■ 抽出テキスト

おじさんの映画三昧

旧作を含めほぼ毎日映画を見ております。
それらの映画評(ほとんど感想文ですが)を掲載していきます。

スパイの妻

2022-09-27 07:05:00 | 映画
「スパイの妻」 2020年 日本


監督 黒沢清
出演 蒼井優 高橋一生 坂東龍汰 恒松祐里
   みのすけ 玄理 東出昌大 笹野高史

ストーリー
1940年。神戸生糸検査所にやってきた憲兵たちが、イギリス人のドラモンドを軍機保護法違反容疑で逮捕する。
その日、津森泰治(東出昌大)は軍服を着て、幼なじみの聡子(蒼井優)の夫、福原優作(高橋一生)を彼の経営する福原物産のオフィスを訪れたが、それは神戸憲兵分隊に分隊長として赴任した挨拶のためだけでなく、ドラモンドの友人である優作に注意を促すためでもあった。
横浜から神戸に引っ越し、今は洋館に妻と暮らす優作。
妻に仮面の女スパイの役をさせたアマチュア映画を甥で福原物産に勤める竹下文雄(坂東龍汰)と作って楽しみながらも、優作はドラモンド釈放のために手を尽くし、ドラモンドは福原家に挨拶に来てから上海へと去った。
優作は聡子の心配をよそに、文雄をともなって満州へ出張する。
夫の留守中、聡子は女中の駒子(恒松祐里)を連れて山に自然薯を掘りに行った時に偶然、天然の氷を取りにきた泰治と会う。
福原邸に通された泰治は、聡子も女中も執事も洋装、ウィスキーも舶来ものという福原家の暮らしぶりに、世間の目が厳しくなると心配する。
予定より二週間遅れて優作と文雄が帰国する。
港に出迎えた聡子は再会を喜ぶが、二人が一人の女を日本に連れてきたことに気づかなかった。

■ 練習用データ
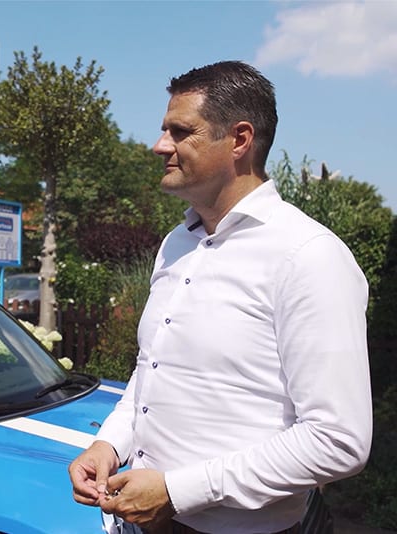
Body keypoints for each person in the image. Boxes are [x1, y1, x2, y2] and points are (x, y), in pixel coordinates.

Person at [68, 61, 372, 533]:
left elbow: (338, 440)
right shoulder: (176, 243)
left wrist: (177, 491)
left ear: (239, 140)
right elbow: (153, 370)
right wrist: (109, 444)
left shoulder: (308, 256)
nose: (159, 146)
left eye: (180, 131)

■ やること
1. 『スパイの妻』の紹介文では、津森泰治が福原物産のオフィスを訪れた理由が書かれています。それを一〜三文で説明してください。
2. 『スパイの妻』の紹介文のうち、「その日、津森泰治(東出昌大)」を含む語句で始まり「てきたことに気づかなかった。」で終わる部分を、一字も変えずに書き写してください。
3. 『スパイの妻』の紹介文を、途切れたところから続けて書いてください。
この資料は今回の作業とは関係がありません。

■ 各回答
1. 泰治は、神戸憲兵分隊に分隊長として赴任した挨拶のためだけに訪れたのではありません。ドラモンドの友人である優作に注意を促すためでもありました。

2.
その日、津森泰治(東出昌大)は軍服を着て、幼なじみの聡子(蒼井優)の夫、福原優作(高橋一生)を彼の経営する福原物産のオフィスを訪れたが、それは神戸憲兵分隊に分隊長として赴任した挨拶のためだけでなく、ドラモンドの友人である優作に注意を促すためでもあった。
横浜から神戸に引っ越し、今は洋館に妻と暮らす優作。
妻に仮面の女スパイの役をさせたアマチュア映画を甥で福原物産に勤める竹下文雄(坂東龍汰)と作って楽しみながらも、優作はドラモンド釈放のために手を尽くし、ドラモンドは福原家に挨拶に来てから上海へと去った。
優作は聡子の心配をよそに、文雄をともなって満州へ出張する。
夫の留守中、聡子は女中の駒子(恒松祐里)を連れて山に自然薯を掘りに行った時に偶然、天然の氷を取りにきた泰治と会う。
福原邸に通された泰治は、聡子も女中も執事も洋装、ウィスキーも舶来ものという福原家の暮らしぶりに、世間の目が厳しくなると心配する。
予定より二週間遅れて優作と文雄が帰国する。
港に出迎えた聡子は再会を喜ぶが、二人が一人の女を日本に連れてきたことに気づかなかった。

3.
その年の忘年会で社員たちに優作が聡子や文雄と作った映画が披露される。
その後、文雄は社員たちを前に退社することを告げる。
聡子は泰治から旅館たちばなの草壁弘子(玄理)という仲居が殺された事を告げられ、嫌疑がかかっているのは文雄だが彼女を満州から連れてきて仲居の仕事を世話したのは優作だと言われる。


寸評
もとはNHKのBS8Kで放送されたテレビドラマで、2020年にスクリーンサイズや色調を新たにした劇場用映画として公開された。
お茶の間向けのテレビドラマとしては十分に評価できる内容だが、、映画となると深みが少ない印象を持つ。
その原因は物語の中で最も重要な人物の蒼井優演じる福原聡子の突飛な行動の必然性が薄い点にある。
彼女の価値観は夫への愛が一番で、夫との安定した幸せな生活を至上としている。
これは当時の女性の一般的な思いであろう。
実際に彼女は彼女が理想とする世界に居て、夫はそれに応えてくれていると信じている。
しかし、憲兵隊の泰治から勇作が満州から草壁弘子という元看護婦を連れてきて仲居の仕事を世話したと教えられ、夫への不信感が生まれる。
聡子は夢で夫と弘子の不倫関係を見るようになるのだが、描かれている時間が少ないこともあって草壁弘子の存在感は薄い。
この時点における聡子の価値観を観客に納得させる為の弘子の存在を描いておくべきだったように思う。
彼女の価値観が僕の脳裏に十分な量で刷り込まれていなかったので、ある種のどんでん返しとも取れる彼女の行動の変化に違和感が残ってしまった。
彼女のとる行動も夫への愛の産物なのだが単純すぎる展開である。
聡明な女性ながら夫への愛の為に思いもよらない行動をとる女としては少し弱い描き方に感じる。
「あなたがスパイなら私はスパイの妻になります」と言い放つ聡子に今までにない充実感が芽生えるという訴えかけが弱いのだ。
人妻に思いをよせる男を東出昌大が演じるというだけで緊張感が生まれるのだが、そのままスリリングな三角関係になるといった展開にはならない事を理解しながらも、聡子と泰治の関係は希薄に感じる。

聡子は「お見事です」と言って気を失うが、このドンデン返しはやはり見せ場だ。
密航を企てていた聡子は密告によって発見されてしまう。
密告者は誰だったのか。
サスペンスとしてのその疑問はすぐに分かってしまう。
聡子は優作を愛していたが、優作は聡子を愛していたのだろうか。
愛していたゆえの行動だったのだろうか。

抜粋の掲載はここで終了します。